A lo largo de su travesía de dos décadas rumbo al poder, Andrés Manuel López Obrador se dedicó a exhibir y criticar la incapacidad de los gobiernos en turno. Por años insistió en que los males de México eran enteramente atribuibles a la ineptitud de quien gobernaba entonces. Así lo dijo sobre la violencia, el raquítico crecimiento de la economía, la inseguridad y cuanto asunto quiso. “Videgaray confirmó la parálisis económica en dos años de EPN. Un crecimiento promedio de 1.3% anual, en términos reales, nada. Puro circo”, tuiteó López Obrador en 2014. Algunos meses después, tras el horror de Ayotzinapa, señaló de nuevo a Peña Nieto. “Como se atreve EPN a decir que México no puede quedarse atrapado en la tragedia de Ayotzinapa”, tuiteó en enero de 2015. “Que aclare los hechos y aplique la ley”. Cuando la fuga de Joaquín Guzmán, López Obrador no dudó en reclamar al gobierno. “Si cuando menos no renuncia el gabinete de seguridad, va a quedar la idea de que hubo complicidad al más alto nivel en la fuga del Chapo”, dijo.

La larga lista de ejemplos parecía revelar a un hombre convencido del compromiso que implica gobernar.
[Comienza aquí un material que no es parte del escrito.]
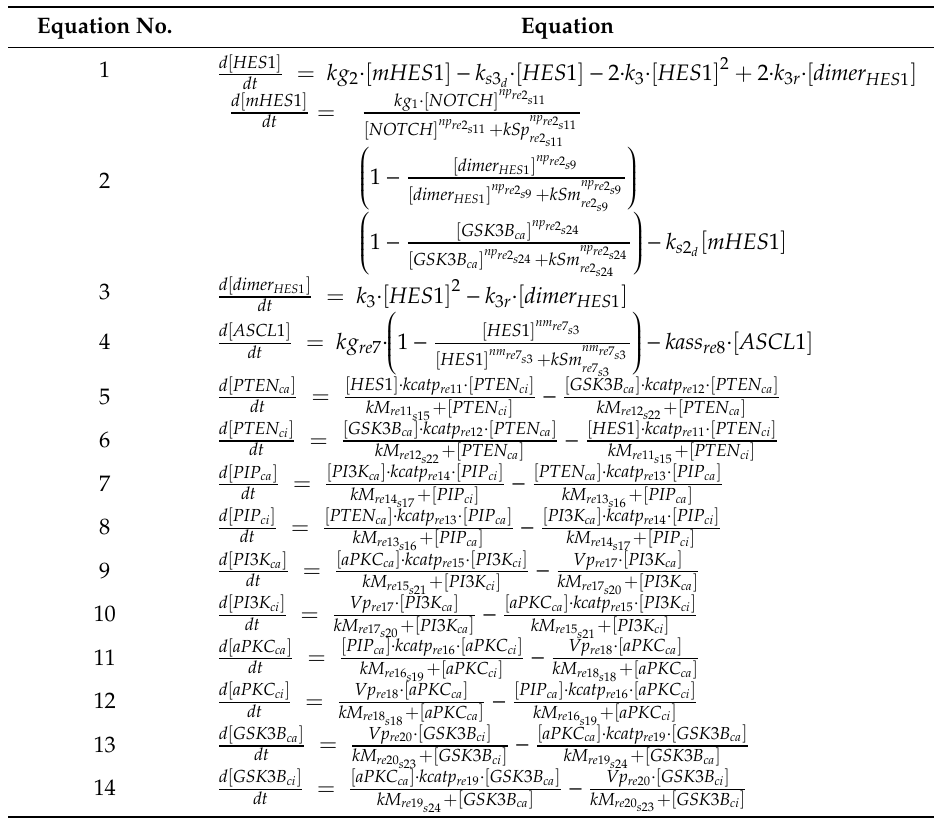
Table 1. Di ff erential equations of the toy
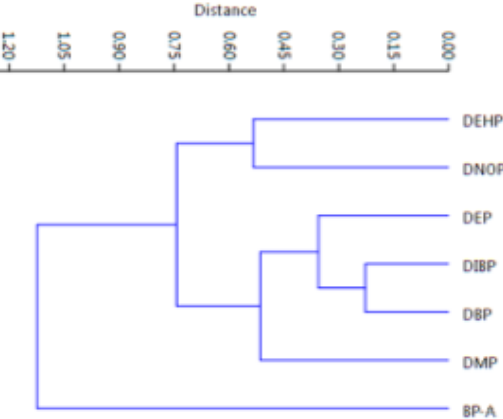
Figure 6. Hierarchical Cluster Analysis for evidencing the correlations among the six PAEs and the BP-A.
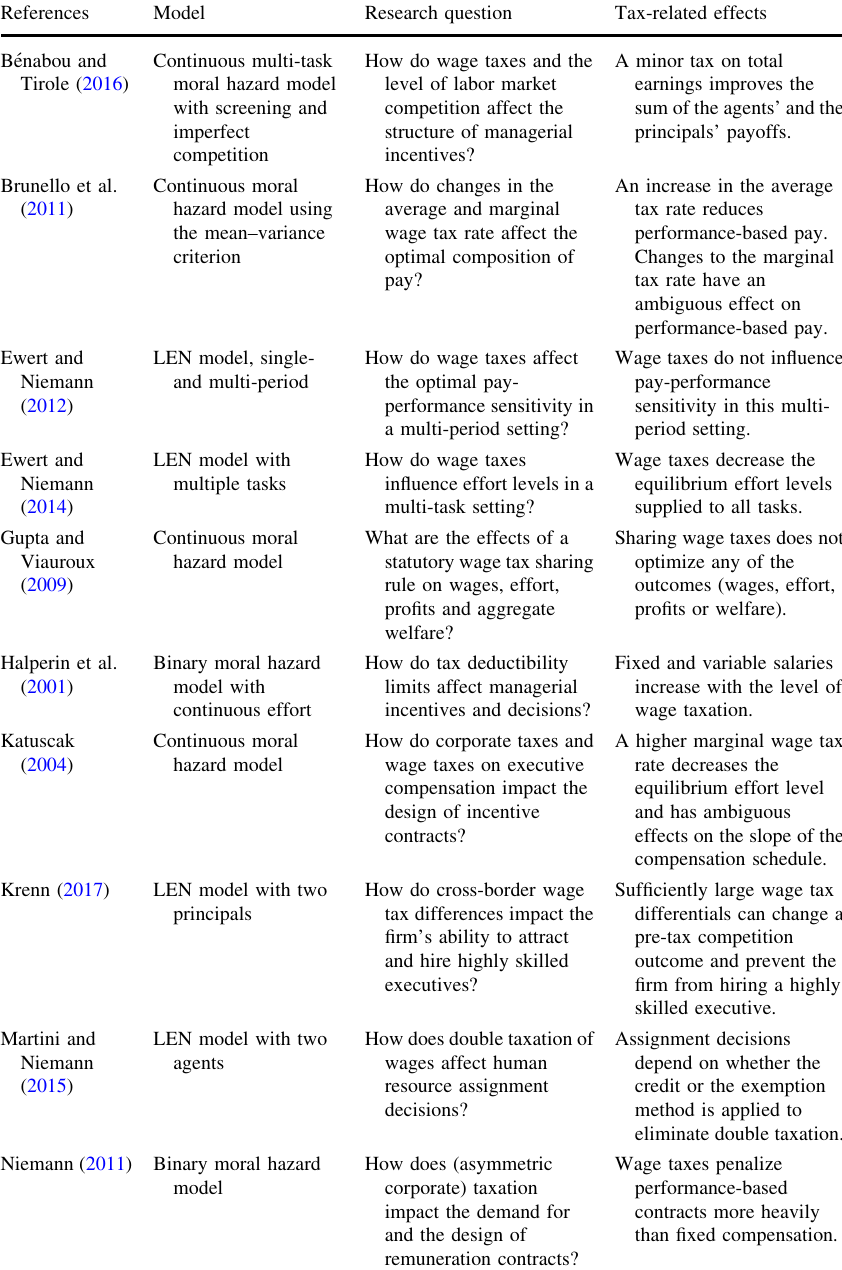
Table 6 Wage taxes and the design of compensation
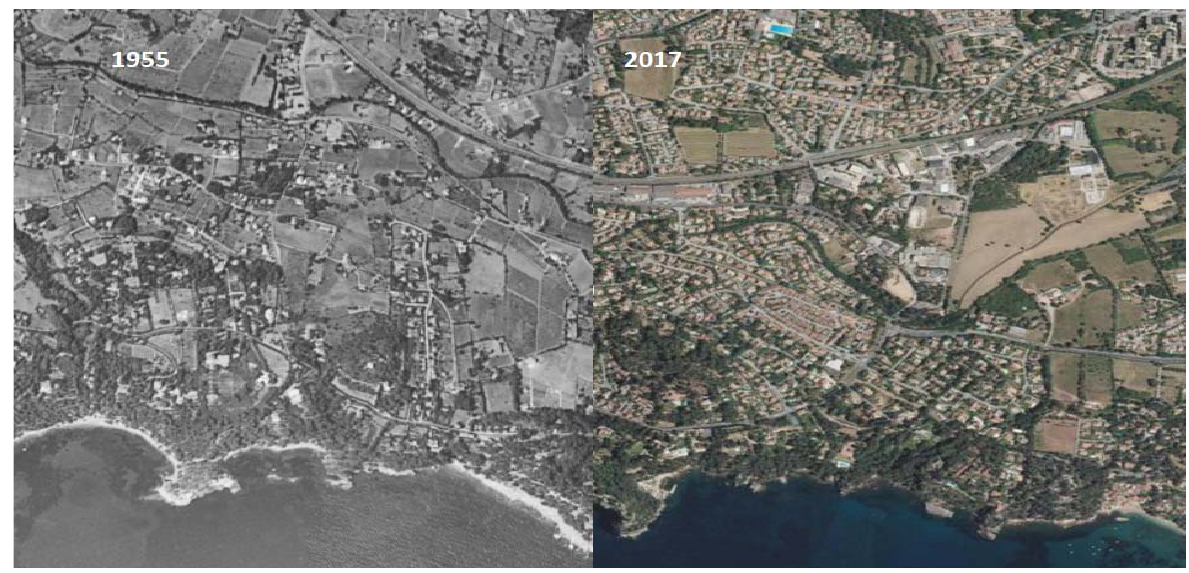
Figure 9. The evolution of urbanization between 1955 and 2017 in the municipality of La Grade (Var department). Source:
Pero no solo eso: la crítica constante (y completamente justificada, no sobra recalcar) de López Obrador a sus antecesores también sugería el deseo ferviente de ser él quien tuviera el timón en las manos. Por años insistió ad nauseam en que los mexicanos estarían “mejor” con él al frente. Si tan solo fuera él quien tuviera la responsabilidad de gobernar, México caminaría por el rumbo correcto. A él no le temblaría la mano para guiar al país ni mucho menos para asumir el mandato de ser presidente, en las buenas y las malas.

Por eso es tan paradójico que ahora, cuando finalmente gobierna con la plenitud que soñó, el presidente se empeña en desviar el saldo de sus errores y problemas. Antes que apropiarse de la responsabilidad del repunte de violencia en el país, el presidente insiste en que ha heredado una tragedia. Antes que admitir que la economía se ha detenido, propone dudar de la evidencia. Antes que reconocer la validez de alguna investigación periodística que cuestiona la honradez de algún miembro de su equipo o la sensatez de sus medidas, insinúa que la prensa, mexicana e internacional, responde a intereses ocultos. Antes que respetar la validez de la protesta, el presidente duda de sus motivos. Antes que reconocer el daño que ha hecho el desabasto de medicinas, inventa una conspiración de la industria farmacéutica. De pronto parece que la culpa de los males de México la tienen todos salvo el propio presidente López Obrador y el gobierno que encabeza. Él, que quiso el poder como nadie, ahora reniega de sus costos.

En esto, como en otras cosas, el presidente de México ha demostrado no estar a la altura de su discurso anterior. ¿Cómo habría respondido el López Obrador líder de oposición a un presidente obstinado en rechazar la responsabilidad de los tropiezos de su gobierno? Basta revisar su crítica implacable a Enrique Peña Nieto. “EPN, en vez de aceptar su responsabilidad en la crisis petrolera y cambiar su fatal política energética, fue a Tabasco a ofrecer paliativos,” tuiteaba el presidente hace tres años. La crítica no se quedó ahí. López Obrador incluso propuso la renuncia de Peña Nieto y sugirió convocar a nuevas elecciones para remediar la “ineptitud” peñista ante la “crisis de México”.

López Obrador debería recordar ahora su propia impaciencia y firmeza con la impericia de quien gobernaba entonces. A él nadie le exige que renuncie y quien lo haga no sabe lo que dice. Se le pide, eso sí, lo mismo que él reclamaba a sus antecesores: no solo capacidad para gobernar sino la valentía y el pudor de asumir plenamente los costos de sus tropiezos. Hasta hace poco tiempo, buscar chivos expiatorios ante la crisis le hubiera parecido indigno y hasta inmoral. Él lo sabe. Es hora de que se mire al espejo.